===== Extract

Monday, March 14, 2005

Funny Quote from Cochran:

From the latest print edition of The American Conservative:

"Compared to [the Iraqis], the Italians of World War II were unkillable demons of battle."

Hee hee hee.

Steve Sailer Does it Again

Another intriguing article, this one on the possibility of covert white ethnic pride.

That is all.

Saturday, March 12, 2005

Sgrena v. Hariri

Matthew Barganier weighs in on the shooting of Giuliana Sgrena and Nicola Calipari.

His point: It is unlikely that the US would have attempted to assassinate her because, even if we assume that the US military is morally capable of doing so, such an action would have too many drawbacks and too little benefit.

For the same reason, the attempts to blame Syria for the assassination of Rafik Hariri make no sense - or rather, the arguments that Syria killed him make no sense - that people who hate Syria wish to blame Syria makes perfect sense.

That is all.

On the Lefkow Murders

It was previously thought that white supremacists/separatists were behindthe deaths of Judge Joan Lefkpw's mother and her husband. I myself thought that "it seems to me most likely that some of [Matthew Hale's] fellow travelers did this.."
It now appears that this is not the case.

That is all.


My personal take on steroids in sports is that they represent an unfair advantage and ought to be banned.
However, this is not the job of the federal government. It is the job of the individual sports league. If the weightlifting league or the baseball leagues want to let the Schwarzeneggers and the Cansecos use, then that is their right. But personally, I would take steps to prohibit steroid use were I a commissioner in one of those sports.

==========
===== Supplied information

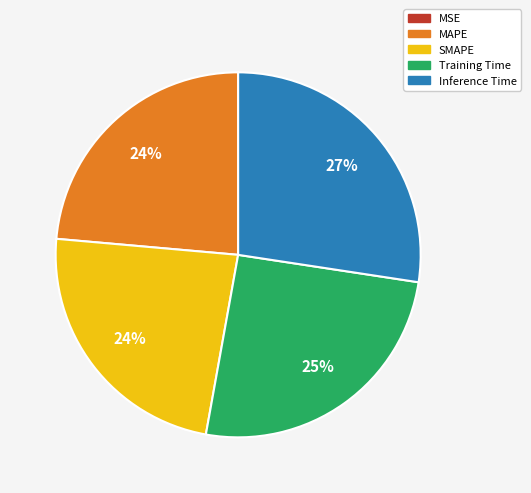

Combined, do Inference Time and SMAPE account for over 50%?

Yes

==========

▸ Exercise description
Carry on writing the blog posts, starting right after the last sentence shown. The data are separate from the blog posts and are not part of them.

▸ Reply to the exercise
As steve Sailer has pointed out, sports have rules and there is nothing untoward with the league determining that steroids are an unfair advantage, anything more than there is wrong with people running a cross-country running meet determining that you cannot use a motorcycle to "run" the course.
On the other hand, it should be the league's call, not the federal government's.

That is all.

Friday, March 11, 2005

Vampire, Doctor, Poker Babe

Kristin Lehman has a Yahoo! Discussion Group.

That is all.

On Rathergate

I apparently haven't posted it on my blog, and quite likely nowhere else on the net either, but my theory as to how Dan Rather and others at CBS justify the publishing of forged documents (as well as how various liberals who defend them choosing to publish justify the publication) is that they feel that the content of the notes were true, so it doesn't matter whether those notes were genuine or not.

In other words, it's like a cop who plants evidence, but feels that the person he arrested was guilty, he just couldn't prove it, so planting evidence to make certain that the correct verdict is obtained is OK.

Obviously, this is a morally bankrupt position, because determination of the truth needs to be based on the evidence. Once evidence is determined based on what someone feels the truth is, in essence evidence itself becomes worthless, as it is simply a tool for propaganda rather than a means of confirming or refuting claims. In other words, if someone is willing to manufacture evidence to support a predetermined conclusion, on what basis can the conclusion have been made?

Bill Press, on WorldNetDaily, defends Dan Rather using the argument I outlined previously: we all know that Bush dodged the draft, so what difference does it make whether we found the actual documents or used forged ones? After all, the forged ones were probably what hte real documents looked like, so what harm was done?

The harm, Mr. Press, is that "everyone knows" is not a substitute for evidence, and the conclusion should follow the evidence, not the evidence follow the conclusion.

To be honest, the Byzantine intricacies of whether or not Bush did his duty in the guard bore me. Some feel that he was given special treatment and let out of some requirements, others insist that whenever he appeared to get away with shirking, he was within regs (e.g. he didn't complete a flight test, but the proper plane, the type he had trained on, was not available at the time).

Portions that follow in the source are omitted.